- The Washington Times - Monday, May 4, 2009



Supreme Court Justice David H. Souter will not be missed when he retires after this term. He wrote few memorable opinions. He enthusiastically, but without distinction, joined those justices who embraced whatever justifications were handy to support ever-more-liberal policy outcomes. The nation deserves better from his replacement.

To understand how weakly Justice Souter was moored to traditional methods of legal interpretation, consider the case of National Endowment for the Arts v. Finley. Mr. Souter was the only justice to dissent from a decision upholding the right of Congress to condition grants from the National Endowment for the Arts on “general standards of decency and respect for the diverse beliefs and values of the American public.” Not even liberal Justices Ruth Bader Ginsburg, John Paul Stevens or Stephen G. Breyer agreed with Justice Souter that the Constitution bars Congress from placing such reasonable limits on uses of taxpayer funds.

Mr. Souter’s extremist position on abortion puts to rest the popular canard that he is a moderate. He was one of the four justices who unsuccessfully argued in Gonzales v. Carhart that states are not free to ban the moral atrocity known as partial-birth abortion. This position puts Justice Souter at odds with a consistent 70 percent or so of the American public.

The Senate has a duty, when considering President Obama’s eventual nominee to replace Justice Souter, to insist that the nominee demonstrate fealty to the Constitution above any personal social agenda. Not just Republicans, but also moderate Democrats, should be expected to rigorously question the new nominee.

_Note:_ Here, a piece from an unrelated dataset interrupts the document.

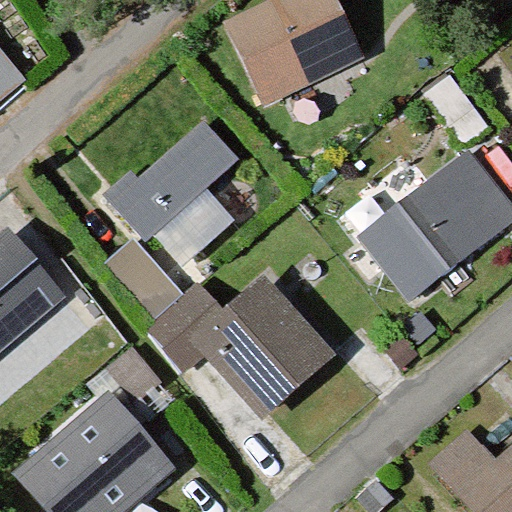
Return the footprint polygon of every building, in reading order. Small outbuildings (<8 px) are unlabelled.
[(360,59),(332,0),(283,0),(224,28),(260,105),(360,59)] [(449,79),(423,98),(462,151),(488,132),(449,79)] [(238,165),(203,127),(140,186),(130,176),(104,201),(146,245),(153,238),(183,270),(232,224),(205,196),(238,165)] [(511,222),(511,212),(468,156),(359,238),(407,302),(511,222)] [(0,350),(63,295),(7,233),(0,239),(0,350)] [(131,242),(102,268),(150,322),(179,296),(131,242)] [(330,359),(262,283),(223,318),(197,288),(145,334),(181,375),(202,357),(260,422),(330,359)] [(146,367),(134,352),(101,378),(114,394),(146,367)] [(127,511),(173,472),(108,399),(15,481),(42,511),(127,511)] [(511,511),(511,452),(497,466),(465,432),(427,467),(468,511),(511,511)]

Former Justice Department official Ed Whelan, now president of the Ethics and Public Policy Center, warns that the new nominee could provide the crucial court vote for “the imposition of a federal constitutional right to same-sex marriage; stripping ‘under God’ out of the Pledge of Allegiance and completely secularizing the public square; the continued abolition of the death penalty on the installment plan; selectively importing into the court’s interpretation of the American Constitution the favored policies of Europe’s leftist elites; further judicial micromanagement of the government’s war powers; and the invention of a constitutional right to human cloning.”

None of those positions comports with the actual text of the Constitution. Senators who approve a nominee who would impose those policies by judicial fiat should know the voters will hold them to account.